Top Six Security and Risk Management Trends

Top Six Security and Risk Management Trends
Depositphotos

Business leaders are becoming increasingly conscious of the impact cybersecurity can have on business outcomes. Gartner said that security leaders should harness this increased support and take advantage of six emerging trends, to improve their organization’s resilience while elevating their own standing.

1. Senior Business Executives Are Finally Becoming Aware That Cybersecurity Has a Significant Impact on the Ability to Achieve Business Goals and Protect Corporate Reputation.

IT security is a board-level topic and an essential part of any solid digital business strategy. Business leaders have not always been receptive to this message, but a recent string of high-profile incidents have changed sentiment. Prominent examples include an Equifax data breach that cost the CEO, CIO and CSO their jobs; a WannaCry attack that caused worldwide damage estimated at between $1.5 to $4.0 billion, and Verizon's recent $350 million discount on its purchase of Yahoo! as a result of the latter's data breach.

2. Legal and Regulatory Mandates on Data Protection Practices Are Impacting Digital Business Plans and Demanding Increased Emphasis on Data Liabilities.

Customer data is the lifeblood of ever-expanding digital business services. Incidents such as the recent Cambridge Analytica scandal or the Equifax breach illustrate the extreme business risks inherent to handling this data. Moreover, the regulatory and legal environment is getting ever more complex, with Europe's GDPR the latest example. At the same time, the potential penalties for failing to protect data properly have increased exponentially. In the U.S., the number of organizations that suffered data breaches due to hacking increased from under 100 in 2008 to over 600 in 2016.

3. Security Products Are Rapidly Exploiting Cloud Delivery to Provide More-Agile Solutions.
New detections technologies, activities and authentication models require vast amounts of data that can quickly overwhelm current on-premises security solutions. This is driving a rapid shift toward cloud-delivered security products. These are more capable of using the data in near real time to provide more-agile and adaptive solutions.

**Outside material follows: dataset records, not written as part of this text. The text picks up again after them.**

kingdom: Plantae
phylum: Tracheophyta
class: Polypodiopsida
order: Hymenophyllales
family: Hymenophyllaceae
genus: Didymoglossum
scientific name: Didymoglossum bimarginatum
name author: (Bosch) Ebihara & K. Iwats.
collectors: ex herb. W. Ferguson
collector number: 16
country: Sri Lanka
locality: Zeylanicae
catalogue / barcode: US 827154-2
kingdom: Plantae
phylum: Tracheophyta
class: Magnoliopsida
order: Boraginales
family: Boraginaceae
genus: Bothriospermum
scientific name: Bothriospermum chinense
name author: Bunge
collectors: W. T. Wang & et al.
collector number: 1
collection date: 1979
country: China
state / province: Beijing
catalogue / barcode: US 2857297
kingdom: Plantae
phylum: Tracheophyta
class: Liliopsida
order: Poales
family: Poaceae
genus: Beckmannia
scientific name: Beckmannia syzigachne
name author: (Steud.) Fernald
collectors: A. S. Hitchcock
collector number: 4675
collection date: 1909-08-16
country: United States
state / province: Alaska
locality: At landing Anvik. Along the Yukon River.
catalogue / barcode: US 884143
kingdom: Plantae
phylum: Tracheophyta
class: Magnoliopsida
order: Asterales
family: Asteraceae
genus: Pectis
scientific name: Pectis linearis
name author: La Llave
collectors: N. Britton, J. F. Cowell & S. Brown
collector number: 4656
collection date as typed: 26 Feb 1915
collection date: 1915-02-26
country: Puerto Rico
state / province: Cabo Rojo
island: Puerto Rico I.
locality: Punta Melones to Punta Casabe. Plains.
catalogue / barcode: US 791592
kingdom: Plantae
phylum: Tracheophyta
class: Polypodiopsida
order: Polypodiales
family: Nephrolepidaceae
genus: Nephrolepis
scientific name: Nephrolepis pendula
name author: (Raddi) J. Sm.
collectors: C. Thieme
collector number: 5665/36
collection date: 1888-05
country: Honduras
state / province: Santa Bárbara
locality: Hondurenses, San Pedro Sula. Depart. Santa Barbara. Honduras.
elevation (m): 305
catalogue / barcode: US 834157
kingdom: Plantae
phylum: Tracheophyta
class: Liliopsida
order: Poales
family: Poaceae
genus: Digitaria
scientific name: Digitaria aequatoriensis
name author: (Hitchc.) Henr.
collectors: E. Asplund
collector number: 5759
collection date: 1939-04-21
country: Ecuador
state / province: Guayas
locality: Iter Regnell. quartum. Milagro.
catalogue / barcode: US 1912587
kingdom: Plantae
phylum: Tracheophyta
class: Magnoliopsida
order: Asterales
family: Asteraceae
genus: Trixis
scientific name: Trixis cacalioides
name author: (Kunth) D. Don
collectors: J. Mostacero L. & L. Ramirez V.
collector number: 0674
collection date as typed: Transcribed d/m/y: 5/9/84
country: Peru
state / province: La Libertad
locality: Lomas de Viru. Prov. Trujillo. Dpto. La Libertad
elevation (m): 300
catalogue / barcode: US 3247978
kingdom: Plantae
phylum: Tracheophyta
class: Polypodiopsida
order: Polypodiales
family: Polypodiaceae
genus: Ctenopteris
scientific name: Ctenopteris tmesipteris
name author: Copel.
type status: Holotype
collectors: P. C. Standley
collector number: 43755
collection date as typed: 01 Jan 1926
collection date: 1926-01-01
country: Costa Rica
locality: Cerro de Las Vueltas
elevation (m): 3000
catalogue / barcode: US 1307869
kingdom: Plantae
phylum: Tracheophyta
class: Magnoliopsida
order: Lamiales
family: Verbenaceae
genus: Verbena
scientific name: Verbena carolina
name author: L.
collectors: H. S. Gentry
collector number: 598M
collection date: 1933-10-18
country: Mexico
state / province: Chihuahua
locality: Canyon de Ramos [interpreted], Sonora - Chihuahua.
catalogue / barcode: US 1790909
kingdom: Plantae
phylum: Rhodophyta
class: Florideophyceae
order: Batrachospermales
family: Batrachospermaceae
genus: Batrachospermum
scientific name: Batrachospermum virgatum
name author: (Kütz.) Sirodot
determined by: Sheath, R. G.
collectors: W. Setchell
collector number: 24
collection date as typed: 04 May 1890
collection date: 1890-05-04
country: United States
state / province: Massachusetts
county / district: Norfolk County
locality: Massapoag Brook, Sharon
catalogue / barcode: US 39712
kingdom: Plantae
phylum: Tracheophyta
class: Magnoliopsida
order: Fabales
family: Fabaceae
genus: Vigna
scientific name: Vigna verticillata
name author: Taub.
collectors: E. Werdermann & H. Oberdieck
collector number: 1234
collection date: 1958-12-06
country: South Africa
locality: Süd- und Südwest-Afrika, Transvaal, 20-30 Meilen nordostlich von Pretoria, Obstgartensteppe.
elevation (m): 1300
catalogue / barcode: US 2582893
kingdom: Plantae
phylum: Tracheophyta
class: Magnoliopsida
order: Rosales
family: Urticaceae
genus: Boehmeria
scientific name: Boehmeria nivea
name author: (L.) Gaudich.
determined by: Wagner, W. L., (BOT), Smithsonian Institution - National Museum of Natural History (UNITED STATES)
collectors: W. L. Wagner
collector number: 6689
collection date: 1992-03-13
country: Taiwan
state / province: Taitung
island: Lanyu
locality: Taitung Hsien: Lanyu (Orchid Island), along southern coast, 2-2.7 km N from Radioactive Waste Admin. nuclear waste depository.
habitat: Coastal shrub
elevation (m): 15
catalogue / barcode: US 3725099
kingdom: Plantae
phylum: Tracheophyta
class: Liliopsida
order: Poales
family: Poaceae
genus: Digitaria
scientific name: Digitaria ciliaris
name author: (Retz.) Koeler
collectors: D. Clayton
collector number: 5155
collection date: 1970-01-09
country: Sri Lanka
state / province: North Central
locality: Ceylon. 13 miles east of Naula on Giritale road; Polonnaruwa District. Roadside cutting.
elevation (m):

4. Machine Learning Is Providing Value in Simple Tasks and Elevating Suspicious Events for Human Analysis.
The shift to the cloud creates opportunities to exploit ML to solve multiple security issues, such as adaptive authentication, insider threats, malware and advanced attackers. Gartner predicts that by 2025, ML will be a normal part of security solutions and will offset ever-increasing skills and staffing shortages. But not all ML is of equal value.

5. Security Buying Decisions Are Increasingly Based on Geopolitical Factors Along With Traditional Buying Considerations.
Increased levels of cyber warfare, cyber political interference, and government demands for backdoor access to software and services have resulted in new geopolitical risks in software and infrastructure buying decisions. Recent government bans against Russian and Chinese firms are obvious examples of this trend.

6. Dangerous Concentrations of Digital Power Are Driving Decentralization Efforts at Several Levels in the Ecosystem.
The internet is driving a wave of centralization, one obvious example of which is cloud computing. While there are many benefits (some outlined above), a good security team should be accounting for the risks too.